**PASSAGE TO READ:**
+++
Tag Archives: Living in the Woods

Lyme Disease Sucks…Or COVID? Or…Huh?

I don’t even know where to start. The last post left off with my second night in the woods questioning everything about life. And this post is written from the comfort of our living room, and although things still aren’t alright or back to normal, they’re a bit better than they were two days ago.

I’d like to think my past week would make a really rivienting story if I could have peace long enough to piece it all together. As an example: after my second night — this post here — I experienced cops at 8 a.m. (one with a fucking AR-15 by the way), ended up in a mental center, found myself wandering through the woods with a friend drinking beers, calling into work, getting sick, being tested for COVID, and being unable to return to work until I get my results. Despite being back home my life still seems to be in a downward spiral where I can’t grasp onto anything.

So…what was I writing about? What day is it? Oh. Friday. Friday, yes. I came home Tuesday night and set my tent up in the yard. The cops earlier that day gave me 12 hours to get the hell out of the park and I planned on doing just that. My wife apparently panicked when I sent a text saying the cops found me and I was being hauled off to a mental institution and this was enough to muster her effort in helping me pack my shit up and move out. So after two days in the woods I was back home. In the yard, but back home.

Glossing over everything, because I’m not sure of it all anyways, I was back at home, drinking, talking with my wife into the early morning hours of Wednesday. I felt bleak, but hopeful in a way: I was back home at least I’d have the occasional company, but then something happened around 1 a.m.: I felt like shit. I instantly became achy and got the chills. I felt strange and off and I couldn’t stand another night in the tent. It wasn’t cold out but I had a chill I couldn’t shake and basically begged to sleep inside. She was loving and caring enough and I didn’t have to really beg but I was so miserable I felt like I needed to beg. I couldn’t take another miserable night in the tent alone, especially with the aches and the chills.
+++
**PROBLEM 1:** According to the blog post, what made the narrator's wife help pack up and move out of the park?
**PROBLEM 2:** Could you retype the blog post from "So…what was I" up to and including "but back home."?
The entries come from a source separate from the blog post.

(Short-answer chart tasks)
+++
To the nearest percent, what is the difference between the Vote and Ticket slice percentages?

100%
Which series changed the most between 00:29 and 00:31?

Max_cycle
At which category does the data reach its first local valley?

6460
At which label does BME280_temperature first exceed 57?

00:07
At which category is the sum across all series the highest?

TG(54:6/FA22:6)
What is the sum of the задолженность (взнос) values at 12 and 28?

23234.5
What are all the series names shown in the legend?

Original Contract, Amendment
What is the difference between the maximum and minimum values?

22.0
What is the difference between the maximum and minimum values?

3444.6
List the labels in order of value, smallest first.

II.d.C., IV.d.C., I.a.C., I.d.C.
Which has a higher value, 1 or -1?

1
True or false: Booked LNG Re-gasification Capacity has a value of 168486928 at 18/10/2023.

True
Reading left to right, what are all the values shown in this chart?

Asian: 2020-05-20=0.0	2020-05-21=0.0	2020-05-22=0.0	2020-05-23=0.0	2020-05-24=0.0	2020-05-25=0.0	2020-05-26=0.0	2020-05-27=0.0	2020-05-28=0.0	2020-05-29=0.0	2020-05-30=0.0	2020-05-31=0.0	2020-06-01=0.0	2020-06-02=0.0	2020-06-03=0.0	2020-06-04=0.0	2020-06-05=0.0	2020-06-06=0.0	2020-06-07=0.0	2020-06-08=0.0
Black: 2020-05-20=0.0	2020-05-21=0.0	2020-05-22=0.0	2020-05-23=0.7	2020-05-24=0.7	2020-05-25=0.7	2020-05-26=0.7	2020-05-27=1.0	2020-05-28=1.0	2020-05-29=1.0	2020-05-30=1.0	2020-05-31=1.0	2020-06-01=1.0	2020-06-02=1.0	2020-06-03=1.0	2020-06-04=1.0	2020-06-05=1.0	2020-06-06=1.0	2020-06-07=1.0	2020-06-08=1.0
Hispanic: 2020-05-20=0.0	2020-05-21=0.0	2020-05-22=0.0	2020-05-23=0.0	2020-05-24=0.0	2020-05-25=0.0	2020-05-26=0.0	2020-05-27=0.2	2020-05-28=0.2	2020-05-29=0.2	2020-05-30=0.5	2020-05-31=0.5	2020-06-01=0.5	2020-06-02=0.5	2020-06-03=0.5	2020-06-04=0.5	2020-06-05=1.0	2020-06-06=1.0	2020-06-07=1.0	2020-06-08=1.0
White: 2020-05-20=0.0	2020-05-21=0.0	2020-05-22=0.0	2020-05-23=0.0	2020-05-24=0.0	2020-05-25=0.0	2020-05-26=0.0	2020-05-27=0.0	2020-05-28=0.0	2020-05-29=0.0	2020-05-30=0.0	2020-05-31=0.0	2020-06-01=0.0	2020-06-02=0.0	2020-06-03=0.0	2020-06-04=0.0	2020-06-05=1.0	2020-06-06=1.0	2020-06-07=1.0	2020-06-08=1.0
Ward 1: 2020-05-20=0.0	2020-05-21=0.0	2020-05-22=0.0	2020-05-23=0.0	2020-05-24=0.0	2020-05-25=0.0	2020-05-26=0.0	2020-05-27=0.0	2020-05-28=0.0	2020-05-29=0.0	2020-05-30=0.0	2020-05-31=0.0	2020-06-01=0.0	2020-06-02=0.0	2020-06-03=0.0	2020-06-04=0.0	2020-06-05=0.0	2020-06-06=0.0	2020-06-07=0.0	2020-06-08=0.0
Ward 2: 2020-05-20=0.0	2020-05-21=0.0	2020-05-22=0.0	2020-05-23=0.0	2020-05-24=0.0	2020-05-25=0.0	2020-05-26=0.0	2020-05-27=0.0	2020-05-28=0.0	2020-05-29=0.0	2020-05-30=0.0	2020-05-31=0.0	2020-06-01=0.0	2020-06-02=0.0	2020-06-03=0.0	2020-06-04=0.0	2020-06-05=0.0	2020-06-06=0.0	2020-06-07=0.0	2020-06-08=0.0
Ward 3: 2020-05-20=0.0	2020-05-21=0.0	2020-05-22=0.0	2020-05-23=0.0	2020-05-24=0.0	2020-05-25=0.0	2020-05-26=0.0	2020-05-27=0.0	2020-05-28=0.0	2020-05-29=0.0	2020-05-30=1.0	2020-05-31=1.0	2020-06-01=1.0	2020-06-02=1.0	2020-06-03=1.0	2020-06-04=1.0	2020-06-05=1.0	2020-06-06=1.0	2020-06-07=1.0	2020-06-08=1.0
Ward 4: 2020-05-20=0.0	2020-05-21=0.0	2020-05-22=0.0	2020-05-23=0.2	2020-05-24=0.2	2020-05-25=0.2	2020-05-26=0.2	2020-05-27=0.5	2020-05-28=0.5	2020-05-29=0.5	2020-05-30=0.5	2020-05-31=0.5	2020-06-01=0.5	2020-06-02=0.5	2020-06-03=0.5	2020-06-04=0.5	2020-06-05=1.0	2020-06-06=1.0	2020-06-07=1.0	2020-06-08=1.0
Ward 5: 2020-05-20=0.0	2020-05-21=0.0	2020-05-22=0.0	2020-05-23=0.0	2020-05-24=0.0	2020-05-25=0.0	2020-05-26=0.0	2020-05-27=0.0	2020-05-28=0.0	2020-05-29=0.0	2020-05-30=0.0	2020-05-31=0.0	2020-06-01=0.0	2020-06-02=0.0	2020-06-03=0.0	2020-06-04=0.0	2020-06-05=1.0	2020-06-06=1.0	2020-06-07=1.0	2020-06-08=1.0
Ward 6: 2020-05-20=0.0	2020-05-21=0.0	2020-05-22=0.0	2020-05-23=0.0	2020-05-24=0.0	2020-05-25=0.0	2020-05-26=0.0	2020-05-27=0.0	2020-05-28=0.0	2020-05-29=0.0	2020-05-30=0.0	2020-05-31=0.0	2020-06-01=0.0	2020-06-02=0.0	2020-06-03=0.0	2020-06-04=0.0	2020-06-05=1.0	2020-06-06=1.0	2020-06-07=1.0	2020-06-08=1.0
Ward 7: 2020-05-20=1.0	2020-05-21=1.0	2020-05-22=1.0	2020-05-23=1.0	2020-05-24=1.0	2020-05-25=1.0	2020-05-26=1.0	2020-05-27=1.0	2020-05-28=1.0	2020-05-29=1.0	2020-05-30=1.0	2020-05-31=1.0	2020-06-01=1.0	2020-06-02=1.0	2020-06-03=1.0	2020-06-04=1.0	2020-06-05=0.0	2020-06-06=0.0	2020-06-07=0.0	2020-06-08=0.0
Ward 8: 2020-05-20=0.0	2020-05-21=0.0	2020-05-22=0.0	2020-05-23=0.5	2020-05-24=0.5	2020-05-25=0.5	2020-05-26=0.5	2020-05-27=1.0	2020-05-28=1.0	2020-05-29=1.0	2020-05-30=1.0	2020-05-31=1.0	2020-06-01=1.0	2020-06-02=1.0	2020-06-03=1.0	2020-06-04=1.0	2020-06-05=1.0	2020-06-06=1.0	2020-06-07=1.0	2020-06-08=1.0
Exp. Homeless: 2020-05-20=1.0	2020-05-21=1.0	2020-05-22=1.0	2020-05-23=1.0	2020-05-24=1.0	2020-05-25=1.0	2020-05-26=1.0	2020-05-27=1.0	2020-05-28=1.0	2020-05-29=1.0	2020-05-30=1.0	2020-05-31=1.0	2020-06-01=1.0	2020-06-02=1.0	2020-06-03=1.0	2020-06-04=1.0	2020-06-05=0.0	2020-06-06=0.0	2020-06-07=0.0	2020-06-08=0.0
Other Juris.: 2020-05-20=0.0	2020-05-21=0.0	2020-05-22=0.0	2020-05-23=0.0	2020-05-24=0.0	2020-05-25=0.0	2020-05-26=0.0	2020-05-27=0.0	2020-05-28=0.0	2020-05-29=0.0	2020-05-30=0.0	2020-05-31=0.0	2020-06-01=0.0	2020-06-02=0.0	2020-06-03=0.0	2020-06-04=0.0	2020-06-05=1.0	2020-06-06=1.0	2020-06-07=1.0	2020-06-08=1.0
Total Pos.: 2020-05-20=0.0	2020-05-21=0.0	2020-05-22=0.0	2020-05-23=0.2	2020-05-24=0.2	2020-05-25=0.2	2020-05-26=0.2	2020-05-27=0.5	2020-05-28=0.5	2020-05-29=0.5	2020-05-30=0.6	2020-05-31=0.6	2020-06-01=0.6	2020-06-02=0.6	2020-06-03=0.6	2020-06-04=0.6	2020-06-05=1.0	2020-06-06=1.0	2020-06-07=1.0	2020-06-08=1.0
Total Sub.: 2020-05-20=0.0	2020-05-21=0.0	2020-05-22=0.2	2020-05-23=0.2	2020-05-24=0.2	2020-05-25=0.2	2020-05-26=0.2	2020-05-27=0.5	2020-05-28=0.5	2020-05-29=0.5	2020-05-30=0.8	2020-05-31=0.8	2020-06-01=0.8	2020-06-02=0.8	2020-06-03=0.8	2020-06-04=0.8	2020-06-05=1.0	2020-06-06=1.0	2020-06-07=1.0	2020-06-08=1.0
+++
**EXPECTED ANSWER 1:** She panicked after the narrator texted that the cops had found them and they were being hauled off to a mental institution. That was enough to muster her effort to help pack up and leave.

**EXPECTED ANSWER 2:**
So…what was I writing about? What day is it? Oh. Friday. Friday, yes. I came home Tuesday night and set my tent up in the yard. The cops earlier that day gave me 12 hours to get the hell out of the park and I planned on doing just that. My wife apparently panicked when I sent a text saying the cops found me and I was being hauled off to a mental institution and this was enough to muster her effort in helping me pack my shit up and move out. So after two days in the woods I was back home. In the yard, but back home.